Other improvements in MineCam 4 include a high-torque tilt servo, a microphone with balanced amplifier, a laser diode module beside the camera to produce a spot of light on the subject for range and size estimation and experimentation with bat detection and gas sensors.

The control box is 18 cm × 13 cm × 6 cm and contains a power supply, the servo control transmitter and a video equaliser. The cable is now 200 m of thin multi-core containing one coaxial and 5 single wires. As it is not load-bearing, a rope still has to be used and 9 mm static climbing rope was found to be better than anything thinner, including wire rope, at preventing twist. The rope often becomes tangled with the cable, so I.A.Recordings is still looking for a weight-bearing cable. The 180 degree tilt range allows the underside of shaft caps to be inspected. Compared with commercial versions which were still monochrome and used a mirror to switch the image from vertical to horizontal, the MineCam was much more flexible, and the goal of having a complete system that could be carried by individuals on foot had been reached. The picture was recorded on U-Matic, then Hi-8 and now on mini-DV tape.

==Rigging==

To get the camera out over the centre of larger shafts, I.A.Recordings use either a scaffold pole with a pulley on the end, or for shafts that have run-in so the crater on the surface is several metres wide, they have developed a "Tyrolean traverse" or "Blondin" arrangement. A large diameter pulley (a Sinclair C5 wheel) is mounted on a trolley which is winched along a wire rope slung across the shaft and kept in tension. When the pulley is centred, the traverse rope is locked-off and the camera lowering rope can be released.

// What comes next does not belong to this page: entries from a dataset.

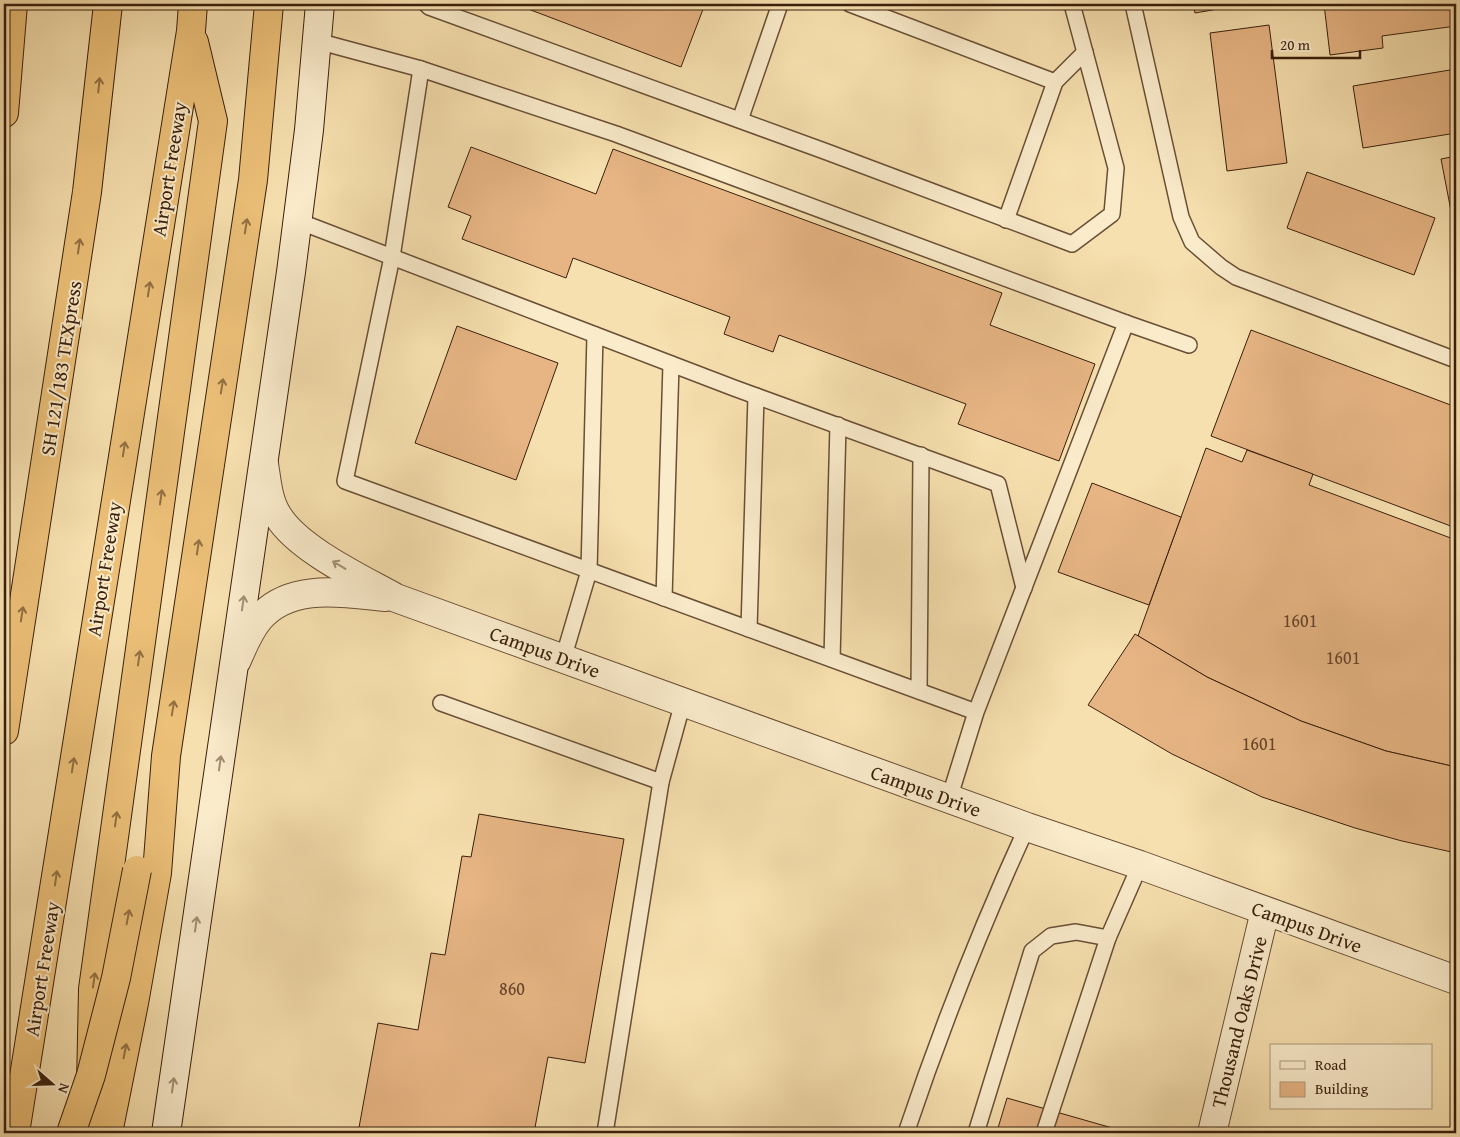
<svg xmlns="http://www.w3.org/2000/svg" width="1460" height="1137" font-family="'Gentium Book Plus',serif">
<rect width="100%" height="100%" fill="#f7e0af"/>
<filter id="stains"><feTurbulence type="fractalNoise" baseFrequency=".004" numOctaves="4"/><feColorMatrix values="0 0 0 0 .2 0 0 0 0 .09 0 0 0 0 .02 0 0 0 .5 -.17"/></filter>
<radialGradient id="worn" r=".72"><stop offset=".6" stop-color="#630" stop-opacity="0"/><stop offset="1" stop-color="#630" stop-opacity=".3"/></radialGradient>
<g fill="#e7b584" stroke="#391f0c">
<polygon points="515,4 705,4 681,67"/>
<polygon points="1193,4 1247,4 1195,13"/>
<polygon points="1324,4 1456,4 1456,26 1382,36 1383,48 1330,55"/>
<polygon points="1269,25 1287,163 1227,171 1210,33"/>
<polygon points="1456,69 1456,133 1363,148 1353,86"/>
<polygon points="471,147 596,194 613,149 1002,293 990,325 1095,364 1059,461 958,424 966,404 779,335 773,352 724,334 730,317 573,258 566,278 462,239 471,216 448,207"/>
<polygon points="1456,156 1456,237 1441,159"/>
<polygon points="1307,172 1435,218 1414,275 1287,228"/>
<polygon points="457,326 558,363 516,480 415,443"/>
<polygon points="1251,330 1456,407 1456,528 1211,436"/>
<polygon points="1206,448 1242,462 1247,450 1313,474 1309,485 1456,540 1456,767 1386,751 1301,721 1207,677 1138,636"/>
<polygon points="1092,483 1181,517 1149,605 1058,572"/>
<polygon points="1135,634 1207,677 1301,721 1386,751 1456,767 1456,853 1402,841 1355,828 1262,797 1172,754 1088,705"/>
<polygon points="479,814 624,839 585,1063 548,1057 534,1133 358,1133 378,1023 418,1030 431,953 445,955 462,856 471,857"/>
<polygon points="1007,1098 1130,1133 1018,1133 998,1128"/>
</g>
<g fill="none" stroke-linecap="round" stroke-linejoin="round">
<defs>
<g id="service">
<polyline points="426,4 429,7 827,152 1072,244 1112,214 1116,168 1072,4"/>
<polyline points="850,4 1055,82"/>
<polyline points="1133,4 1181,217 1192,242 1221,267 1236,277 1456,360"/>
<polyline points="317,41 421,69"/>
<polyline points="740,120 780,4"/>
<polyline points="1006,220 1055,82 1085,52"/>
<polyline points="298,221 734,388 998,484 1024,588"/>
<polyline points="1126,323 1189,345"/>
<polyline points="664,598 671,364"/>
<polyline points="749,629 756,396"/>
<polyline points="563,659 589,571 595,335"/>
<polyline points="832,659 838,425"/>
<polyline points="919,691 921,455"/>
<polyline points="441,703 661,782"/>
<polyline points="949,799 976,712 1126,323 616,134 421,69 392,257 345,481 976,712"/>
<polyline points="605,1133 661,782 683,702"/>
<path d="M906 1133C941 1029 981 927 1027 827"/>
<polyline points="976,1133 1032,951 1051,936 1076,932 1108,938"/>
<polyline points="1044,1133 1108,938 1140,865"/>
</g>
<polyline id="minor" points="1212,1133 1265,911"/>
<g id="tertiary">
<path d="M264 464C267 482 268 501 278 516 298 549 362 579 396 598L1027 827 1140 865 1456 980"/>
<path d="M237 660C243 646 249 631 259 619 290 582 344 593 386 597"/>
</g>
<polyline id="secondary" points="166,1133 291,272 309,130 320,4"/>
<g id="motorway">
<polyline points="4,113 13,4"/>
<polyline points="4,731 87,192 108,4"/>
<polyline points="15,1133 191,31 193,4"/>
<polyline points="90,1133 93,989 213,121 194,42"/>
<polyline points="108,1133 134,1003 157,873 166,756 253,180 269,4"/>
</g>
</defs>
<use href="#service" stroke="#684f35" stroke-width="18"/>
<use href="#minor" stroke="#684f35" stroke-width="30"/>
<use href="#tertiary" stroke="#684f35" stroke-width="30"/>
<use href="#secondary" stroke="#391f0c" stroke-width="30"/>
<use href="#motorway" stroke="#391f0c" stroke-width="30"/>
<use href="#service" stroke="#faebcb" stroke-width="15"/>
<use href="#minor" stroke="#faebcb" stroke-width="28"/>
<use href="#tertiary" stroke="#faebcb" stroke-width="28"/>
<use href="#secondary" stroke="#faebcb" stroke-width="28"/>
<use href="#motorway" stroke="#ecc078" stroke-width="28"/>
<defs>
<polyline id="motorway-bridge" points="71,1133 91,1075 116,978 137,870"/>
</defs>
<use href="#motorway-bridge" stroke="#391f0c" stroke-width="30" stroke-linecap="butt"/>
<use href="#motorway-bridge" stroke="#ecc078" stroke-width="28"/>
</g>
<defs><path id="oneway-shaft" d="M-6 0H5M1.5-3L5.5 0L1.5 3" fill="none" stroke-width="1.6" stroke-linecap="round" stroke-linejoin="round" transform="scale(1.25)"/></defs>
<g stroke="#927042">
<use href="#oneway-shaft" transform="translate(99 85) rotate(-84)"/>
<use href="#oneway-shaft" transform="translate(246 226) rotate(-81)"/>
<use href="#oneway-shaft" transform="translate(79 246) rotate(-82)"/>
<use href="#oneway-shaft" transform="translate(149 289) rotate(-81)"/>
<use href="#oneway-shaft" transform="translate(222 386) rotate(-81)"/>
<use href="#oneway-shaft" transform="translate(124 449) rotate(-81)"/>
<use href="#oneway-shaft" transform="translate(161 497) rotate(-82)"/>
<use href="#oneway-shaft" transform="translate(198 547) rotate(-81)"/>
<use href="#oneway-shaft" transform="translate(22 614) rotate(-81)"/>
<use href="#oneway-shaft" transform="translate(139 658) rotate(-82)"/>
<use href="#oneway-shaft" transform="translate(173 708) rotate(-81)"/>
<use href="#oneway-shaft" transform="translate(73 765) rotate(-81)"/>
<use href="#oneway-shaft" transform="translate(116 819) rotate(-82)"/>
<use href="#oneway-shaft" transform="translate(56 878) rotate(-82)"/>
<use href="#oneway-shaft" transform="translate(128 917) rotate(-79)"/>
<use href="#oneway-shaft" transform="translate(94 980) rotate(-82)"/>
<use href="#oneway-shaft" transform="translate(125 1051) rotate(-79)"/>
</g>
<g stroke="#a38f75">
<use href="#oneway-shaft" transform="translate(339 565) rotate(-149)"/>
<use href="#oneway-shaft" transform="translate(243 603) rotate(-82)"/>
<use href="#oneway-shaft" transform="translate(220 763) rotate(-82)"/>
<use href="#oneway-shaft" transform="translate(196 924) rotate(-82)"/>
<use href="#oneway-shaft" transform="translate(173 1085) rotate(-82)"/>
</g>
<g text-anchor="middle" stroke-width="4" stroke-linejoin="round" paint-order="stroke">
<g font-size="18" fill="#64442a">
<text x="1300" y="627">1601</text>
<text x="1343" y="664">1601</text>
<text x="1259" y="750">1601</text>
<text x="512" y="995">860</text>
</g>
<g font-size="20" fill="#391f0c" stroke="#faebcb">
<text transform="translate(169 169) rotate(-81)" y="7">Airport Freeway</text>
<text transform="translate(61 368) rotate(-81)" y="7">SH 121/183 TEXpress</text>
<text transform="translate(104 569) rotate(-81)" y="7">Airport Freeway</text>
<text transform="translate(545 652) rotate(20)" y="7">Campus Drive</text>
<text transform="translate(926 791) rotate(20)" y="7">Campus Drive</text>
<text transform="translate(1307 927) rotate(20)" y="7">Campus Drive</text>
<text transform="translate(42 969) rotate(-81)" y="7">Airport Freeway</text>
<text transform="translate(1239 1022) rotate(-76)" y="7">Thousand Oaks Drive</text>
</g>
</g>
<rect width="1460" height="1137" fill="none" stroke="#f7e0af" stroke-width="20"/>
<rect x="5" y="5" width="1450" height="1127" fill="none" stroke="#391f0c" stroke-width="2.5"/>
<rect x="10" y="10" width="1440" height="1117" fill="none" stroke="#391f0c"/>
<rect x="1270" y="1044" width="162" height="65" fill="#faebcb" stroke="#ad997f"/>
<rect x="1280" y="1061" width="25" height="8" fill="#faebcb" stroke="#ad997f"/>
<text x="1315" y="1070" font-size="15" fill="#391f0c">Road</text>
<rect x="1280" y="1082" width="25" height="15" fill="#e7b584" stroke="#ad997f"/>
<text x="1315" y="1094" font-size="15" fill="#391f0c">Building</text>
<g transform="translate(52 1084) rotate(110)" stroke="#faebcb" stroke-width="4" paint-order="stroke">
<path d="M0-4L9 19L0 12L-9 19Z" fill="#391f0c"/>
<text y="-8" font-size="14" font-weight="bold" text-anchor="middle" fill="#391f0c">N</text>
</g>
<path d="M1272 50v8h88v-8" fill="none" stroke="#391f0c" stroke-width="2.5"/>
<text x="1280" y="50" font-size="15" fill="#391f0c" stroke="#faebcb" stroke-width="4" paint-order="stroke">20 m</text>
<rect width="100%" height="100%" filter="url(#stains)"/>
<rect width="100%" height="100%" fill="url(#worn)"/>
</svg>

The 50 W lamp & reflector is a convenient size and is available in a variety of beam-widths, but the idea of the dichroic reflector preventing heat being reflected forward is actually a disadvantage for the MineCam. The lamp head has to be enclosed to protect it and to screen the power supply interference, but without careful internal design of reflectors and baffles, the housing can get very hot.

MineCam 4 has proved reliable and useful and gives a high-quality colour picture good enough to use in video productions. It is featured for example in the I.A.Recordings video "Snailbeach".